厅堂幽深,较之外界要凉一些。
赵瑄到了这里,被酒意激起的亢奋情绪渐渐褪去,代之以几分忐忑。
姜冏倒是气定神闲。
在两人落座的时候,他甚至还开了句玩笑说:“若是凉公前来问罪,这时候已经把刀架在我脖子上,迫得我痛哭流涕、跪地叩首,只求饶过家小性命。子瑛能随我登堂,显然必无为难之意。”
赵瑄道:“仲弈公,我只是不明白。”
“不明白什么?”姜冏奉上汤水,又问:“不明白我为什么背叛凉公?”
赵瑄不语。
西土为边鄙之地,土地贫瘠;凉州人千百年来与异族恶斗,与烧当羌作战,与先零作战,与羌人、氐人作战;他们以鞍马为居,性格尚武,闻风驱驰,视死如归。他们见惯了刀剑和血,骨子里带着桀骜不屈。
但凉州人的内部又有不同。
近数十年来,随着朝廷中枢对凉州的排挤和歧视愈演愈烈,每次朝廷出兵凉州,又必然伴随屠杀和劫掠。与此同时,凉州本地羌氐和汉人渐渐混居,血脉融合。

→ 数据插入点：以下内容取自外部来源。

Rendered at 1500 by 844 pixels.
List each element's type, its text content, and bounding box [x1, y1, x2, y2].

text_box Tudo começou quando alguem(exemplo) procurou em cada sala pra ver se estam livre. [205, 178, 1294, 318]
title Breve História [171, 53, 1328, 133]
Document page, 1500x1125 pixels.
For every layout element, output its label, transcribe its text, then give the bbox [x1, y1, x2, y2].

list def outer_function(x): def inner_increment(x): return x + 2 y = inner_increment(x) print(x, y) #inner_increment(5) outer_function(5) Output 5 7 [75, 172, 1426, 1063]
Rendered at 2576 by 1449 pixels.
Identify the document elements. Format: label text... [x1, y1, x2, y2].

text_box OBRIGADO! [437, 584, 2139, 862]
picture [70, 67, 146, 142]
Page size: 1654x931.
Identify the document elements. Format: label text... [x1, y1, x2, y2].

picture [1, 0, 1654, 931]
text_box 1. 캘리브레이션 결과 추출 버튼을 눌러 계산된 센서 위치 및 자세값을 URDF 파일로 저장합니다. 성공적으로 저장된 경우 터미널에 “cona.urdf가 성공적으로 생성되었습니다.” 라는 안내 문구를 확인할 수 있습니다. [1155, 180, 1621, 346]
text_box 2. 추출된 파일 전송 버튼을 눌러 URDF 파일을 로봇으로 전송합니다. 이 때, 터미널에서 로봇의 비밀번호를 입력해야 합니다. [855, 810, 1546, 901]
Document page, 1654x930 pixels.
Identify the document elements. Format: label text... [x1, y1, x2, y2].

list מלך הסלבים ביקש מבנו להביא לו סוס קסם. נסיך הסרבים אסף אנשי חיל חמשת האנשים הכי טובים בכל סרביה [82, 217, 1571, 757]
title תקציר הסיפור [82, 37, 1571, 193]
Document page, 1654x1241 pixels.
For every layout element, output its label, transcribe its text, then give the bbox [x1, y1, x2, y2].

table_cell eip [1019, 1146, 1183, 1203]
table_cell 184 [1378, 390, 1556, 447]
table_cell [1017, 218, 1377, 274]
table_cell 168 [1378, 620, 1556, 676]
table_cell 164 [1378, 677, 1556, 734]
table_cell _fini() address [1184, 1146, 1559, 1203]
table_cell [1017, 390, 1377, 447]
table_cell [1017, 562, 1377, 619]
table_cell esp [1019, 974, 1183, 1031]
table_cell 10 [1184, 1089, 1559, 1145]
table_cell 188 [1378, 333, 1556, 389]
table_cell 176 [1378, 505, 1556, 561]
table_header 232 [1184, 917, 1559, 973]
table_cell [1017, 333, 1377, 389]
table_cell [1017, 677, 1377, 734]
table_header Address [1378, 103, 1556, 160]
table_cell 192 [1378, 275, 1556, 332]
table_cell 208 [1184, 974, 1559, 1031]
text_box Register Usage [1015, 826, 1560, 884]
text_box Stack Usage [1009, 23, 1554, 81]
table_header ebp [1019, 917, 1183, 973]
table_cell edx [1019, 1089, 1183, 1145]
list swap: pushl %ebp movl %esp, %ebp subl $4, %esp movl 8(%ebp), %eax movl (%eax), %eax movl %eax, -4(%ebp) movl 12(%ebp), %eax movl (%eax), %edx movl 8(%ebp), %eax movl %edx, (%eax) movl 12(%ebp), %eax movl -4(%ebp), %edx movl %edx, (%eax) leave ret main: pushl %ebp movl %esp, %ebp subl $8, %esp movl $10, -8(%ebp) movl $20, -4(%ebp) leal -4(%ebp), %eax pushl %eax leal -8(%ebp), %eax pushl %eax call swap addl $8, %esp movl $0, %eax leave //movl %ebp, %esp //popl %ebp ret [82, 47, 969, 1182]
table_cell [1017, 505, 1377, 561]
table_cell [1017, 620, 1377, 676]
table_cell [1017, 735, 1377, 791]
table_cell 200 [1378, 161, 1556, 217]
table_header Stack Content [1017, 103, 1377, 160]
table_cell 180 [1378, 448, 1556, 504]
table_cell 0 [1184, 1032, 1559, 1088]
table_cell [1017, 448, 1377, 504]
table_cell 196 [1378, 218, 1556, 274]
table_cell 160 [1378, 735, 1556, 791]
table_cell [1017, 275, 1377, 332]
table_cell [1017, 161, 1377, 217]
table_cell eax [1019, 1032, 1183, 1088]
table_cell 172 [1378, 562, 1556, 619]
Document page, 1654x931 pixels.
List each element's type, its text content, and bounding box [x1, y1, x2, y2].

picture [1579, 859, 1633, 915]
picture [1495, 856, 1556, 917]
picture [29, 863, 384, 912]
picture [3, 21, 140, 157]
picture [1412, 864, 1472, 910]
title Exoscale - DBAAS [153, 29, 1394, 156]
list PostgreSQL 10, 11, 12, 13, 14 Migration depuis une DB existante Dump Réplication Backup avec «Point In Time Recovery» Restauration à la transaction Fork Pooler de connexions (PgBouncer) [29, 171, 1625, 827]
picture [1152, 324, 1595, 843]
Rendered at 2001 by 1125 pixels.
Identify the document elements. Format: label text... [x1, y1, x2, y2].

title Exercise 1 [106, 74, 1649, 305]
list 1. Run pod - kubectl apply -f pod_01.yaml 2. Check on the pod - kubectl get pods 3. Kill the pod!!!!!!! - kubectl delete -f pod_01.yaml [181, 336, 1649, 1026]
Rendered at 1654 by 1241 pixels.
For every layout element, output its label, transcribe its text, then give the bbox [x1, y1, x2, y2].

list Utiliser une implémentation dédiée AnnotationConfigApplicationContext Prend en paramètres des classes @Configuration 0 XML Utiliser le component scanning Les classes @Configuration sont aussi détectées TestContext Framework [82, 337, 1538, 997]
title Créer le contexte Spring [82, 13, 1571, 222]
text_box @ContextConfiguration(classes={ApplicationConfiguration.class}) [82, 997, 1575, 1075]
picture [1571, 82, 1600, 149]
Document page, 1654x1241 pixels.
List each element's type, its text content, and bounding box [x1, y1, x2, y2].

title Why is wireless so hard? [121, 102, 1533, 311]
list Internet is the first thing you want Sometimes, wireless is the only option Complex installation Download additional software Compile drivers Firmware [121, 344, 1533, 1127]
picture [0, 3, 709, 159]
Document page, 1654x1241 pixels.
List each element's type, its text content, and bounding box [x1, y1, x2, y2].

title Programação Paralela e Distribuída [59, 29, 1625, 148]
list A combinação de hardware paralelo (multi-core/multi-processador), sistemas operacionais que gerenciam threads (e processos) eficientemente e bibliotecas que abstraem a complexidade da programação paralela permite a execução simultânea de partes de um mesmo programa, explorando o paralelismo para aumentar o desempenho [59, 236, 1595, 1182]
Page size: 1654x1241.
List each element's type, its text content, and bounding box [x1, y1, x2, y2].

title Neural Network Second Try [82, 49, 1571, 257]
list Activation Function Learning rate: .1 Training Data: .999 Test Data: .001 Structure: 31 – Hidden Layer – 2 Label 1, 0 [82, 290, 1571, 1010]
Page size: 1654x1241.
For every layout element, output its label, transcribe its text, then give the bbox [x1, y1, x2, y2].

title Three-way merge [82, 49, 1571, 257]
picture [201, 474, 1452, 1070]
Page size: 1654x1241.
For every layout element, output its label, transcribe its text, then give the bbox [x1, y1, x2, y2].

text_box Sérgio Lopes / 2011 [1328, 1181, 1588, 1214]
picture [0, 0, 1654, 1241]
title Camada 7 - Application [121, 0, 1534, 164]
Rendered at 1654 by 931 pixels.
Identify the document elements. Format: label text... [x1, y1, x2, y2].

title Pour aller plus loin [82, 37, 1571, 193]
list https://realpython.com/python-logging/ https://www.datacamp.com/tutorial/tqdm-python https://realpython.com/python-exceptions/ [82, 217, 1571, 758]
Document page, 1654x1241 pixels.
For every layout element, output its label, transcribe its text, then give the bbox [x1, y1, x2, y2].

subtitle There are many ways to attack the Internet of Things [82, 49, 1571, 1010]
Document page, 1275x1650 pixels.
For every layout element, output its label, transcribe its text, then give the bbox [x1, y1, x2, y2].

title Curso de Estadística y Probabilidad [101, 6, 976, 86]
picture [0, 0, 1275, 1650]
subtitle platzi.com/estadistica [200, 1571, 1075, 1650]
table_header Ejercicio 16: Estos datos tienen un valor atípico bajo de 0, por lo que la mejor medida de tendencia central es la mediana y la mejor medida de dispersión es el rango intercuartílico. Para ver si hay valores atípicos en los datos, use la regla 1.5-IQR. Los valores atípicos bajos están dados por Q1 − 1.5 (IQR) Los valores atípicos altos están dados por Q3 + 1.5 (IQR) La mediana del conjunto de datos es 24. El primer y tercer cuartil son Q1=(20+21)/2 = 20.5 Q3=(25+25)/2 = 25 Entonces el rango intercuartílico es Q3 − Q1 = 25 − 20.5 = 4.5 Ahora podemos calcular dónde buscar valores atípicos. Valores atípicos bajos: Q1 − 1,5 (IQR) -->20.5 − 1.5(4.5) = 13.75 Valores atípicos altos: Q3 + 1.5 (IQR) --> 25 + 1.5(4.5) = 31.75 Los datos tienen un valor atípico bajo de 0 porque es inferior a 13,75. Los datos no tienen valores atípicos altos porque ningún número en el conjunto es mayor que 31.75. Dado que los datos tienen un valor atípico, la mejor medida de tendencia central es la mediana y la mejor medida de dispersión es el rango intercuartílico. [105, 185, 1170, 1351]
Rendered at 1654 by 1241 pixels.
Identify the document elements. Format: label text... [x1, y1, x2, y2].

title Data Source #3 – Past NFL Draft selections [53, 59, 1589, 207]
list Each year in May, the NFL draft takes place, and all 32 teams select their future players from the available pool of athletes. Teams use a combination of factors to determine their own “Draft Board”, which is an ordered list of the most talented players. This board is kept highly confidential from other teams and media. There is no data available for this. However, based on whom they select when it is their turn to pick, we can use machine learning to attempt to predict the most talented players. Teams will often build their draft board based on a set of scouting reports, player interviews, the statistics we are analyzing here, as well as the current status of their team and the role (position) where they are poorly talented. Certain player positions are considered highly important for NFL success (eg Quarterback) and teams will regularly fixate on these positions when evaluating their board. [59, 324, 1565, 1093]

于是愈来愈多的凉州人动摇了对汉家朝廷、对汉人身份的认同,他们依托汉家和羌胡两方面的实力,自行其是,只为自身谋取利益。
当年那些投靠羌胡叛军的凉州官吏,如韩遂、马腾之流皆如是。马超也是一样。
但还有大量的士人并不如是。
所以赵瑄能感觉到,哪怕马超当上了凉公和安西将军,可凉州士人并没有真正将他当作主君。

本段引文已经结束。